» **REQUEST**
Transcribe, exactly and in full, every record shown below, while omitting its images.

*** DATA TO PROCESS Section Begins ***

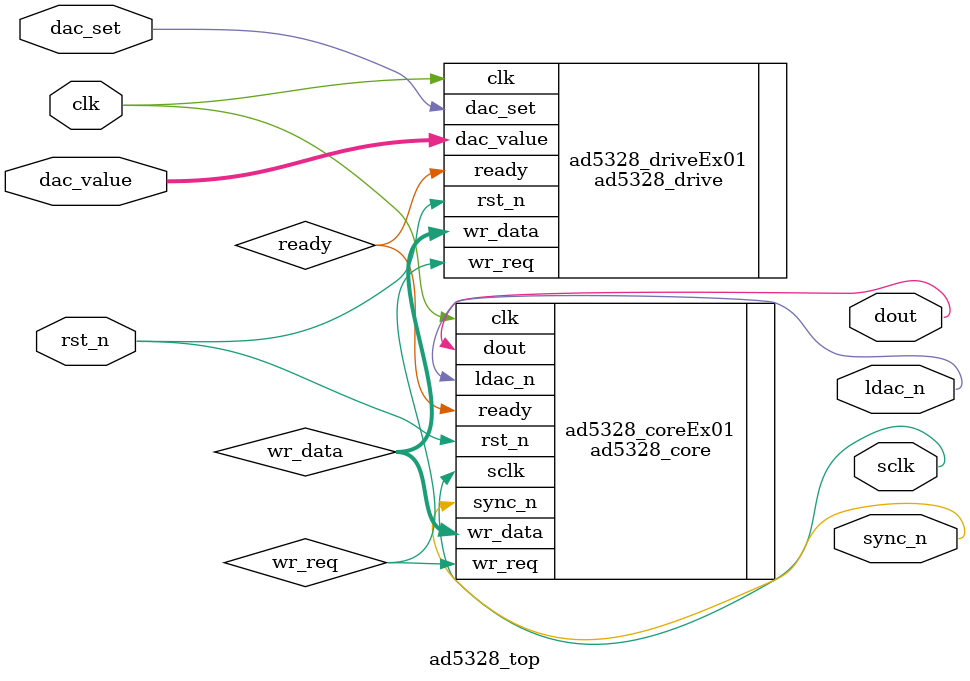
<source format=v>
/*=============================================================================
# FileName    : ad5328_top.v
# Author      : author
# Email       : email@email.com
# Description : 
# Version     : 1.0
# LastChange  : 2016-11-11 16:30:39
# ChangeLog   : 
=============================================================================*/

`timescale  1 ns/1 ps

module ad5328_top
(
    input   wire                clk,
    input   wire                rst_n,

    input   wire                dac_set,
    input   wire [15:0]         dac_value,

    output  wire                ldac_n,
    output  wire                sync_n,
    output  wire                sclk,
    output  wire                dout
);

        wire                    ready;
        wire                    wr_req;
        wire    [15:0]          wr_data;


        reg     [31:00]         cnt;

ad5328_drive    ad5328_driveEx01
(
    .clk          (    clk          ),
    .rst_n        (    rst_n        ),
    .dac_set      (    dac_set      ),
    .dac_value    (    dac_value    ),
    .ready        (    ready        ),
    .wr_req       (    wr_req       ),
    .wr_data      (    wr_data      )
) ;

ad5328_core ad5328_coreEx01
(
    .clk          (    clk          ),
    .rst_n        (    rst_n        ),
    .wr_req       (    wr_req       ),
    .wr_data      (    wr_data      ),
    .ready        (    ready        ),
    .ldac_n       (    ldac_n       ),
    .sync_n       (    sync_n       ),
    .sclk         (    sclk         ),
    .dout         (    dout         )
) ;
endmodule

</source>
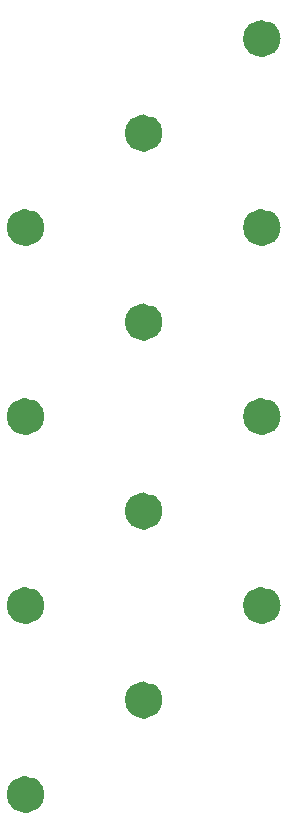
<source format=gbr>
%TF.GenerationSoftware,KiCad,Pcbnew,(6.0.10-0)*%
%TF.CreationDate,2025-02-07T07:57:24+01:00*%
%TF.ProjectId,Keymaster PCB,4b65796d-6173-4746-9572-205043422e6b,rev?*%
%TF.SameCoordinates,Original*%
%TF.FileFunction,Legend,Top*%
%TF.FilePolarity,Positive*%
%FSLAX46Y46*%
G04 Gerber Fmt 4.6, Leading zero omitted, Abs format (unit mm)*
G04 Created by KiCad (PCBNEW (6.0.10-0)) date 2025-02-07 07:57:24*
%MOMM*%
%LPD*%
G01*
G04 APERTURE LIST*
%ADD10C,1.584000*%
G04 APERTURE END LIST*
%TO.C,T8*%
D10*
X79792000Y-57500000D02*
G75*
G03*
X79792000Y-57500000I-792000J0D01*
G01*
%TO.C,T5*%
X79792000Y-41500000D02*
G75*
G03*
X79792000Y-41500000I-792000J0D01*
G01*
%TO.C,T4*%
X89792000Y-33500000D02*
G75*
G03*
X89792000Y-33500000I-792000J0D01*
G01*
%TO.C,T10*%
X89792000Y-65500000D02*
G75*
G03*
X89792000Y-65500000I-792000J0D01*
G01*
%TO.C,T2*%
X79792000Y-25500000D02*
G75*
G03*
X79792000Y-25500000I-792000J0D01*
G01*
%TO.C,T9*%
X69792000Y-65500000D02*
G75*
G03*
X69792000Y-65500000I-792000J0D01*
G01*
%TO.C,T11*%
X79792000Y-73500000D02*
G75*
G03*
X79792000Y-73500000I-792000J0D01*
G01*
%TO.C,T3*%
X69792000Y-33500000D02*
G75*
G03*
X69792000Y-33500000I-792000J0D01*
G01*
%TO.C,T6*%
X69792000Y-49500000D02*
G75*
G03*
X69792000Y-49500000I-792000J0D01*
G01*
%TO.C,T1*%
X89791997Y-17499999D02*
G75*
G03*
X89791997Y-17499999I-792000J0D01*
G01*
%TO.C,T7*%
X89792000Y-49500000D02*
G75*
G03*
X89792000Y-49500000I-792000J0D01*
G01*
%TO.C,T12*%
X69792000Y-81500000D02*
G75*
G03*
X69792000Y-81500000I-792000J0D01*
G01*
%TD*%
%LPC*%
M02*

</source>
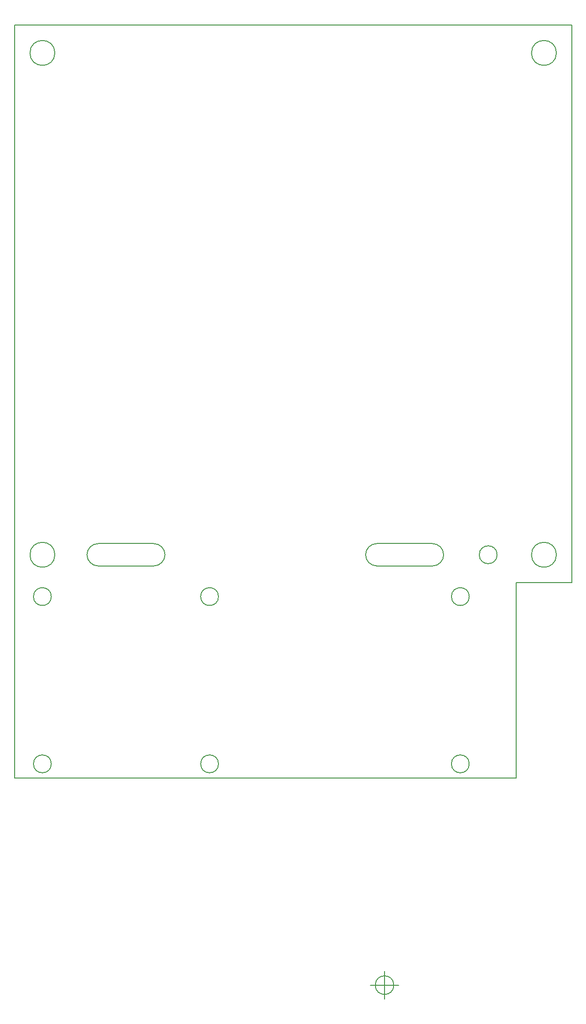
<source format=gbr>
G04 #@! TF.FileFunction,Profile,NP*
%FSLAX46Y46*%
G04 Gerber Fmt 4.6, Leading zero omitted, Abs format (unit mm)*
G04 Created by KiCad (PCBNEW 4.0.2+dfsg1-stable) date 2017年07月19日 12時55分51秒*
%MOMM*%
G01*
G04 APERTURE LIST*
%ADD10C,0.100000*%
%ADD11C,0.200000*%
G04 APERTURE END LIST*
D10*
D11*
X181085600Y-136244800D02*
X191085600Y-136244800D01*
X156085600Y-129244800D02*
X157085600Y-129244800D01*
X156085600Y-133244800D02*
X166085600Y-133244800D01*
X157085600Y-129244800D02*
X166085600Y-129244800D01*
X106085600Y-133244800D02*
X116085600Y-133244800D01*
X106085600Y-129244800D02*
X116085600Y-129244800D01*
X154085600Y-131244800D02*
G75*
G03X156085600Y-133244800I2000000J0D01*
G01*
X156085600Y-129244800D02*
G75*
G03X154085600Y-131244800I0J-2000000D01*
G01*
X168085600Y-131244800D02*
G75*
G03X166085600Y-129244800I-2000000J0D01*
G01*
X166085600Y-133244800D02*
G75*
G03X168085600Y-131244800I0J2000000D01*
G01*
X118085600Y-131244800D02*
G75*
G03X116085600Y-129244800I-2000000J0D01*
G01*
X116085600Y-133244800D02*
G75*
G03X118085600Y-131244800I0J2000000D01*
G01*
X106085600Y-129244800D02*
G75*
G03X104085600Y-131244800I0J-2000000D01*
G01*
X104085600Y-131244800D02*
G75*
G03X106085600Y-133244800I2000000J0D01*
G01*
X98321668Y-41244800D02*
G75*
G03X98321668Y-41244800I-2236068J0D01*
G01*
X188321668Y-41244800D02*
G75*
G03X188321668Y-41244800I-2236068J0D01*
G01*
X188321668Y-131244800D02*
G75*
G03X188321668Y-131244800I-2236068J0D01*
G01*
X98321668Y-131244800D02*
G75*
G03X98321668Y-131244800I-2236068J0D01*
G01*
X177685600Y-131244800D02*
G75*
G03X177685600Y-131244800I-1600000J0D01*
G01*
X191085600Y-36244800D02*
X191085600Y-136244800D01*
X91085600Y-36244800D02*
X191085600Y-36244800D01*
X91085600Y-136244800D02*
X91085600Y-36244800D01*
X181085600Y-171244800D02*
X181085600Y-168744800D01*
X91085600Y-171244800D02*
X181085600Y-171244800D01*
X91085600Y-168744800D02*
X91085600Y-171244800D01*
X91085600Y-138744800D02*
X91085600Y-168744800D01*
X91085600Y-136244800D02*
X91085600Y-138744800D01*
X181085600Y-138744800D02*
X181085600Y-136244800D01*
X127685600Y-168744800D02*
G75*
G03X127685600Y-168744800I-1600000J0D01*
G01*
X97685600Y-168744800D02*
G75*
G03X97685600Y-168744800I-1600000J0D01*
G01*
X97685600Y-138744800D02*
G75*
G03X97685600Y-138744800I-1600000J0D01*
G01*
X127685600Y-138744800D02*
G75*
G03X127685600Y-138744800I-1600000J0D01*
G01*
X172685600Y-168744800D02*
G75*
G03X172685600Y-168744800I-1600000J0D01*
G01*
X172685600Y-138744800D02*
G75*
G03X172685600Y-138744800I-1600000J0D01*
G01*
X181085600Y-168744800D02*
X181085600Y-153744800D01*
X91085600Y-138744800D02*
X91085600Y-168744800D01*
X181085600Y-153744800D02*
X181085600Y-138744800D01*
X159150666Y-208424600D02*
G75*
G03X159150666Y-208424600I-1666666J0D01*
G01*
X154984000Y-208424600D02*
X159984000Y-208424600D01*
X157484000Y-205924600D02*
X157484000Y-210924600D01*
M02*

</source>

*** DATA TO PROCESS Section Ends ***

» **RESULT FOR THIS EXERCISE**
<source format=v>
/*=============================================================================
# FileName    : ad5328_top.v
# Author      : author
# Email       : email@email.com
# Description : 
# Version     : 1.0
# LastChange  : 2016-11-11 16:30:39
# ChangeLog   : 
=============================================================================*/

`timescale  1 ns/1 ps

module ad5328_top
(
    input   wire                clk,
    input   wire                rst_n,

    input   wire                dac_set,
    input   wire [15:0]         dac_value,

    output  wire                ldac_n,
    output  wire                sync_n,
    output  wire                sclk,
    output  wire                dout
);

        wire                    ready;
        wire                    wr_req;
        wire    [15:0]          wr_data;


        reg     [31:00]         cnt;

ad5328_drive    ad5328_driveEx01
(
    .clk          (    clk          ),
    .rst_n        (    rst_n        ),
    .dac_set      (    dac_set      ),
    .dac_value    (    dac_value    ),
    .ready        (    ready        ),
    .wr_req       (    wr_req       ),
    .wr_data      (    wr_data      )
) ;

ad5328_core ad5328_coreEx01
(
    .clk          (    clk          ),
    .rst_n        (    rst_n        ),
    .wr_req       (    wr_req       ),
    .wr_data      (    wr_data      ),
    .ready        (    ready        ),
    .ldac_n       (    ldac_n       ),
    .sync_n       (    sync_n       ),
    .sclk         (    sclk         ),
    .dout         (    dout         )
) ;
endmodule

</source>
<source format=gbr>
%TF.GenerationSoftware,KiCad,Pcbnew,(6.0.10-0)*%
%TF.CreationDate,2025-02-07T07:57:24+01:00*%
%TF.ProjectId,Keymaster PCB,4b65796d-6173-4746-9572-205043422e6b,rev?*%
%TF.SameCoordinates,Original*%
%TF.FileFunction,Legend,Top*%
%TF.FilePolarity,Positive*%
%FSLAX46Y46*%
G04 Gerber Fmt 4.6, Leading zero omitted, Abs format (unit mm)*
G04 Created by KiCad (PCBNEW (6.0.10-0)) date 2025-02-07 07:57:24*
%MOMM*%
%LPD*%
G01*
G04 APERTURE LIST*
%ADD10C,1.584000*%
G04 APERTURE END LIST*
%TO.C,T8*%
D10*
X79792000Y-57500000D02*
G75*
G03*
X79792000Y-57500000I-792000J0D01*
G01*
%TO.C,T5*%
X79792000Y-41500000D02*
G75*
G03*
X79792000Y-41500000I-792000J0D01*
G01*
%TO.C,T4*%
X89792000Y-33500000D02*
G75*
G03*
X89792000Y-33500000I-792000J0D01*
G01*
%TO.C,T10*%
X89792000Y-65500000D02*
G75*
G03*
X89792000Y-65500000I-792000J0D01*
G01*
%TO.C,T2*%
X79792000Y-25500000D02*
G75*
G03*
X79792000Y-25500000I-792000J0D01*
G01*
%TO.C,T9*%
X69792000Y-65500000D02*
G75*
G03*
X69792000Y-65500000I-792000J0D01*
G01*
%TO.C,T11*%
X79792000Y-73500000D02*
G75*
G03*
X79792000Y-73500000I-792000J0D01*
G01*
%TO.C,T3*%
X69792000Y-33500000D02*
G75*
G03*
X69792000Y-33500000I-792000J0D01*
G01*
%TO.C,T6*%
X69792000Y-49500000D02*
G75*
G03*
X69792000Y-49500000I-792000J0D01*
G01*
%TO.C,T1*%
X89791997Y-17499999D02*
G75*
G03*
X89791997Y-17499999I-792000J0D01*
G01*
%TO.C,T7*%
X89792000Y-49500000D02*
G75*
G03*
X89792000Y-49500000I-792000J0D01*
G01*
%TO.C,T12*%
X69792000Y-81500000D02*
G75*
G03*
X69792000Y-81500000I-792000J0D01*
G01*
%TD*%
%LPC*%
M02*

</source>
<source format=gbr>
G04 #@! TF.FileFunction,Profile,NP*
%FSLAX46Y46*%
G04 Gerber Fmt 4.6, Leading zero omitted, Abs format (unit mm)*
G04 Created by KiCad (PCBNEW 4.0.2+dfsg1-stable) date 2017年07月19日 12時55分51秒*
%MOMM*%
G01*
G04 APERTURE LIST*
%ADD10C,0.100000*%
%ADD11C,0.200000*%
G04 APERTURE END LIST*
D10*
D11*
X181085600Y-136244800D02*
X191085600Y-136244800D01*
X156085600Y-129244800D02*
X157085600Y-129244800D01*
X156085600Y-133244800D02*
X166085600Y-133244800D01*
X157085600Y-129244800D02*
X166085600Y-129244800D01*
X106085600Y-133244800D02*
X116085600Y-133244800D01*
X106085600Y-129244800D02*
X116085600Y-129244800D01*
X154085600Y-131244800D02*
G75*
G03X156085600Y-133244800I2000000J0D01*
G01*
X156085600Y-129244800D02*
G75*
G03X154085600Y-131244800I0J-2000000D01*
G01*
X168085600Y-131244800D02*
G75*
G03X166085600Y-129244800I-2000000J0D01*
G01*
X166085600Y-133244800D02*
G75*
G03X168085600Y-131244800I0J2000000D01*
G01*
X118085600Y-131244800D02*
G75*
G03X116085600Y-129244800I-2000000J0D01*
G01*
X116085600Y-133244800D02*
G75*
G03X118085600Y-131244800I0J2000000D01*
G01*
X106085600Y-129244800D02*
G75*
G03X104085600Y-131244800I0J-2000000D01*
G01*
X104085600Y-131244800D02*
G75*
G03X106085600Y-133244800I2000000J0D01*
G01*
X98321668Y-41244800D02*
G75*
G03X98321668Y-41244800I-2236068J0D01*
G01*
X188321668Y-41244800D02*
G75*
G03X188321668Y-41244800I-2236068J0D01*
G01*
X188321668Y-131244800D02*
G75*
G03X188321668Y-131244800I-2236068J0D01*
G01*
X98321668Y-131244800D02*
G75*
G03X98321668Y-131244800I-2236068J0D01*
G01*
X177685600Y-131244800D02*
G75*
G03X177685600Y-131244800I-1600000J0D01*
G01*
X191085600Y-36244800D02*
X191085600Y-136244800D01*
X91085600Y-36244800D02*
X191085600Y-36244800D01*
X91085600Y-136244800D02*
X91085600Y-36244800D01*
X181085600Y-171244800D02*
X181085600Y-168744800D01*
X91085600Y-171244800D02*
X181085600Y-171244800D01*
X91085600Y-168744800D02*
X91085600Y-171244800D01*
X91085600Y-138744800D02*
X91085600Y-168744800D01*
X91085600Y-136244800D02*
X91085600Y-138744800D01*
X181085600Y-138744800D02*
X181085600Y-136244800D01*
X127685600Y-168744800D02*
G75*
G03X127685600Y-168744800I-1600000J0D01*
G01*
X97685600Y-168744800D02*
G75*
G03X97685600Y-168744800I-1600000J0D01*
G01*
X97685600Y-138744800D02*
G75*
G03X97685600Y-138744800I-1600000J0D01*
G01*
X127685600Y-138744800D02*
G75*
G03X127685600Y-138744800I-1600000J0D01*
G01*
X172685600Y-168744800D02*
G75*
G03X172685600Y-168744800I-1600000J0D01*
G01*
X172685600Y-138744800D02*
G75*
G03X172685600Y-138744800I-1600000J0D01*
G01*
X181085600Y-168744800D02*
X181085600Y-153744800D01*
X91085600Y-138744800D02*
X91085600Y-168744800D01*
X181085600Y-153744800D02*
X181085600Y-138744800D01*
X159150666Y-208424600D02*
G75*
G03X159150666Y-208424600I-1666666J0D01*
G01*
X154984000Y-208424600D02*
X159984000Y-208424600D01*
X157484000Y-205924600D02*
X157484000Y-210924600D01*
M02*

</source>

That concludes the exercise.